Write out every line of the items below exactly as they appear, leaving out the pictures.

== Segment start ==

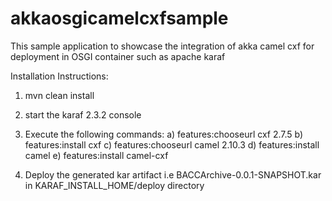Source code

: akkaosgicamelcxfsample
======================

This sample application to showcase the integration of akka camel cxf for deployment in OSGI container such as apache karaf


Installation Instructions:

1) mvn clean install
2) start the karaf 2.3.2 console
3) Execute the following commands:
  a) features:chooseurl cxf 2.7.5 
  b) features:install cxf 
  c) features:chooseurl camel 2.10.3 
  d) features:install camel 
  e) features:install camel-cxf
  
4) Deploy the generated kar artifact i.e BACCArchive-0.0.1-SNAPSHOT.kar in KARAF_INSTALL_HOME/deploy directory



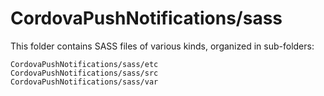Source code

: # CordovaPushNotifications/sass

This folder contains SASS files of various kinds, organized in sub-folders:

    CordovaPushNotifications/sass/etc
    CordovaPushNotifications/sass/src
    CordovaPushNotifications/sass/var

== Segment end ==

RESULT.
Source code

: akkaosgicamelcxfsample
======================

This sample application to showcase the integration of akka camel cxf for deployment in OSGI container such as apache karaf


Installation Instructions:

1) mvn clean install
2) start the karaf 2.3.2 console
3) Execute the following commands:
  a) features:chooseurl cxf 2.7.5 
  b) features:install cxf 
  c) features:chooseurl camel 2.10.3 
  d) features:install camel 
  e) features:install camel-cxf
  
4) Deploy the generated kar artifact i.e BACCArchive-0.0.1-SNAPSHOT.kar in KARAF_INSTALL_HOME/deploy directory



Source code

: # CordovaPushNotifications/sass

This folder contains SASS files of various kinds, organized in sub-folders:

    CordovaPushNotifications/sass/etc
    CordovaPushNotifications/sass/src
    CordovaPushNotifications/sass/var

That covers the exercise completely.